Internet inaccessibility widening gender inequalities further

According to the Wide Web Foundation, more than two billion women are estimated to be offline, globally.


Photo credit: File | Nation Media Group

What you need to know:

  • Gender inequalities will expand even further if barriers to girls and women’s access to the internet are not removed.
  • By improving affordability of digital devices and giving girls scholarships to study technology related fields, countries will have progressed in bridging the gender digital divide.

Gender inequalities which have been widened by the impacts of Covid-19 will expand even further if barriers to girls and women’s access to the internet are not removed, activists said on Monday.

During a United Nations forum that marked the International Day of the Girl, advocate for the rights of girls with disabilities and a member of the UN Women Girls Advisory Group Isadora Guzmán, said exclusion from internet accessibility exposes her representative group to multiple forms of discrimination.

She urged governments to ensure all women and girls have equal access to the internet and digital technology. 

“If we work homogenously, thinking that we do not have differences, we will contribute to discrimination,” she said.

Affordability

UN Women Strategic Partnerships Division director Daniel Seymour, challenged countries to make deliberate efforts to expand women’s access to the internet.

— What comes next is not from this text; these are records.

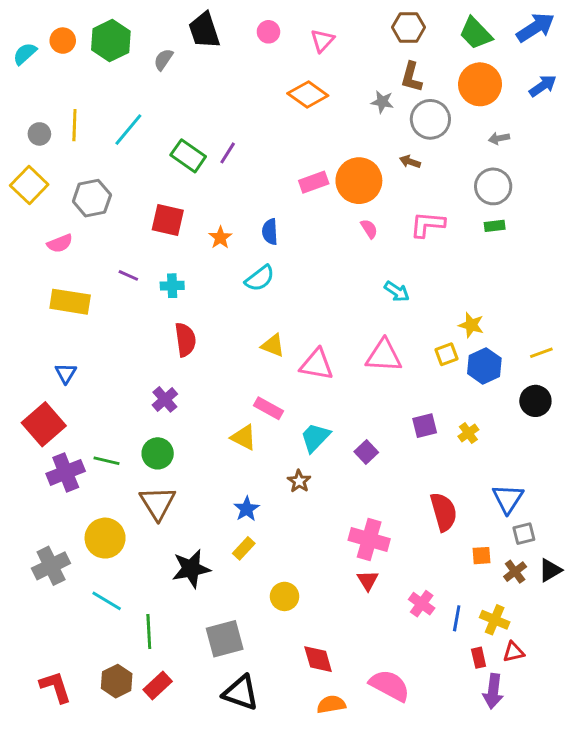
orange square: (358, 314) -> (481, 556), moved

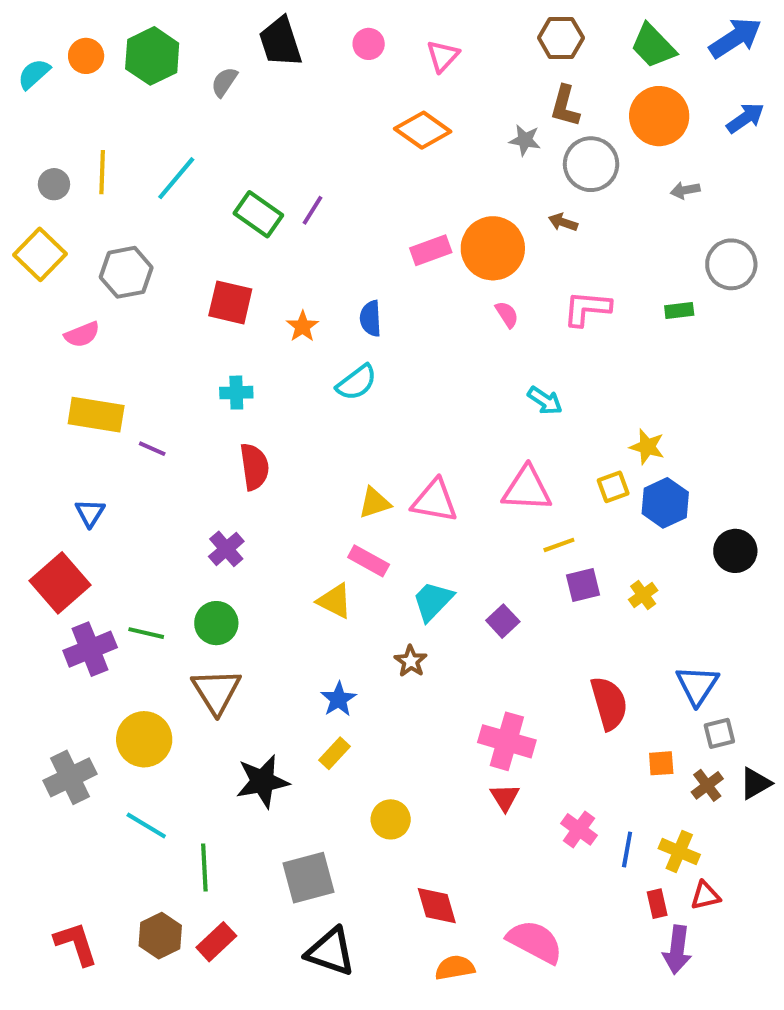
gray circle: (493, 186) -> (731, 264), moved
purple line: (128, 275) -> (152, 449), moved
yellow triangle: (273, 345) -> (375, 503), moved, turned -40
yellow line: (541, 353) -> (559, 545), moved

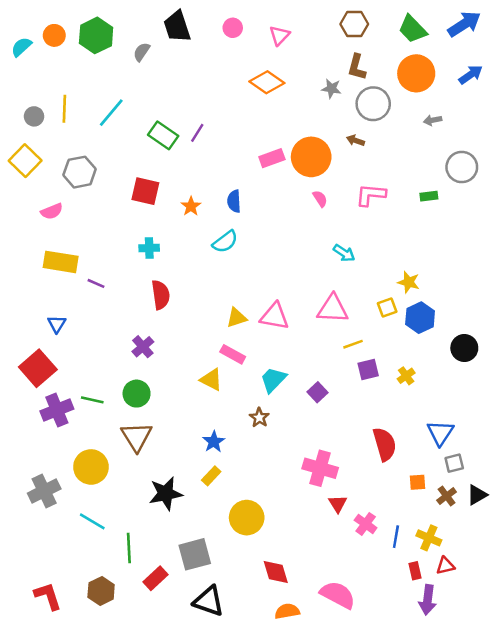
red triangle: (505, 797) -> (338, 504), moved
yellow circle: (391, 819) -> (247, 518), size x1.4
red rectangle: (216, 942) -> (156, 578), moved

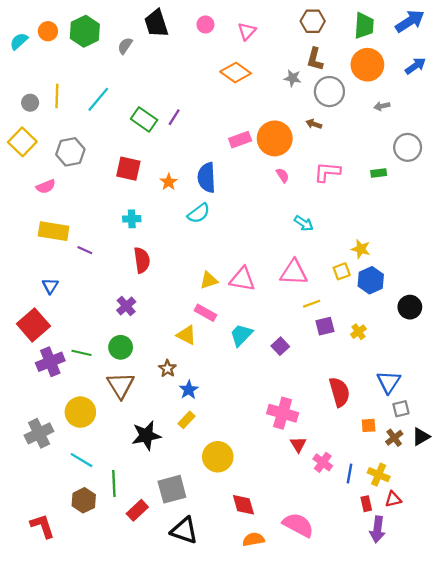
green trapezoid: (412, 29) -> (364, 26), turned -132
blue semicircle: (234, 201) -> (207, 178), size x1.5
brown star: (259, 418) -> (167, 369), moved
brown hexagon: (101, 591) -> (84, 500), moved

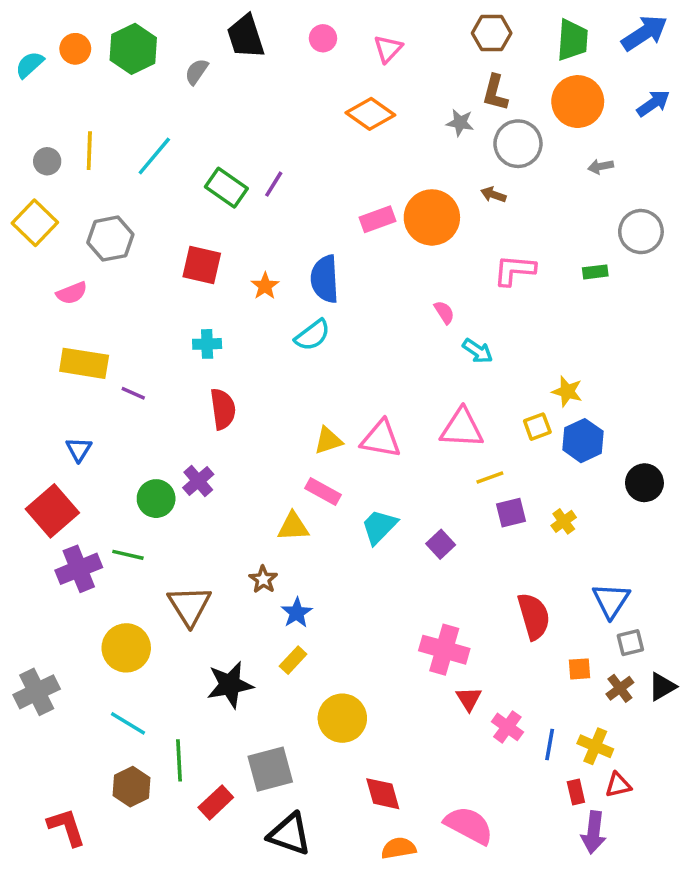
pink semicircle: (283, 175) -> (444, 312), moved
yellow triangle: (186, 335) -> (293, 527), turned -30
green circle: (121, 347) -> (156, 499), moved
gray cross: (39, 433) -> (37, 692), moved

“We have to get to a place where access to technology is not seen as something nice to have but as a critical enabler of equality. And so governments have to have policies to make that happen,” he said.

By improving affordability of digital devices such as the smart phones and laptops, and giving girls scholarships to study technology related fields, countries will have progressed in bridging the gender digital divide, he argued.

Digital divide

He said although education is a way out of the gender digital divide, adoption of remote learning has compromised the learning of millions of girls across the world who lack internet-enabled devices.

According to the Wide Web Foundation, globally, more than two billion women are estimated to be offline. And even where they have access to the internet, they are less likely than men to make full use of the opportunities associated with connectivity.

Of worry is that countries are making zero to little efforts to end the inequalities in access and use of digital technology.

A 2017 Alliance for Affordable Internet survey which analysed 58 countries in Latin America, the Caribbean, Africa, and Asia on the existence of policies designed to encourage increased access, training and use of the internet for women and girls proved this.

It found “very little to no discussion of the digital gender gap and possible responses to address the problem at the policy level,” in the respective countries.